- **MATERIAL TO PROCESS**
__________________________________________________
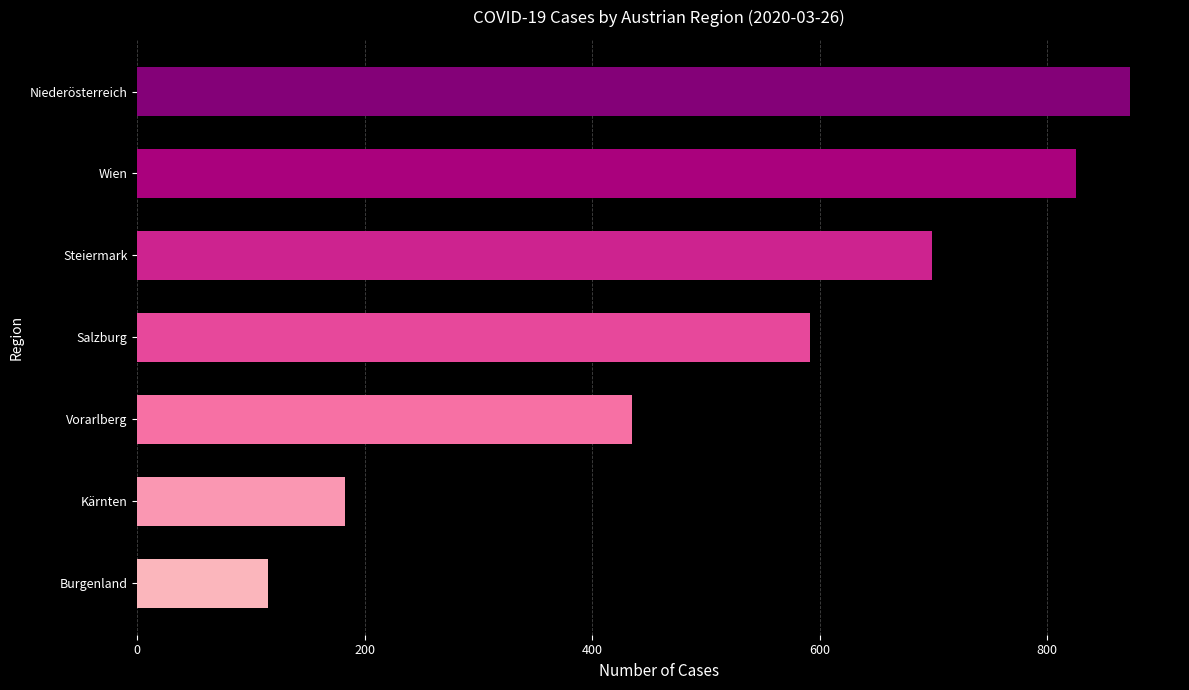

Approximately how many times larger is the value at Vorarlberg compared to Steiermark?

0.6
__________________________________________________
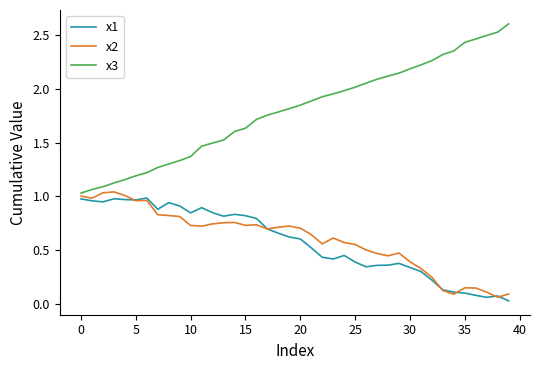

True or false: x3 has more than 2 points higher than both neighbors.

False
__________________________________________________
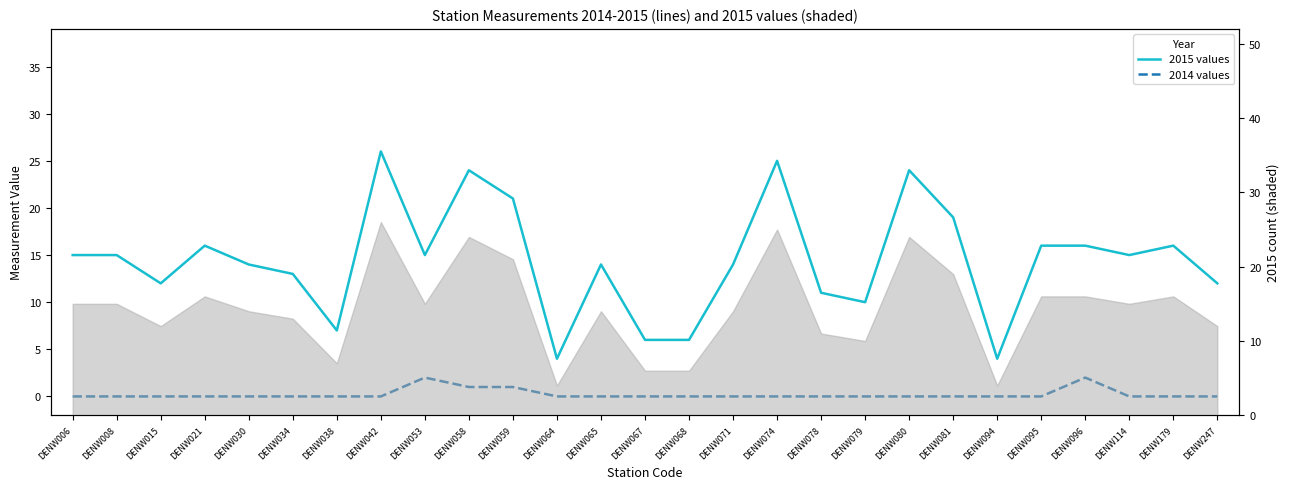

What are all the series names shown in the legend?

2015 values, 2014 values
__________________________________________________
Turn the lines in the records from the line with "What are all" up to and including the line with "2015 values, 2014 values" into a numbered list, leaving out any blank lines.

- **TASK SOLUTION**
1. What are all the series names shown in the legend?
2. 2015 values, 2014 values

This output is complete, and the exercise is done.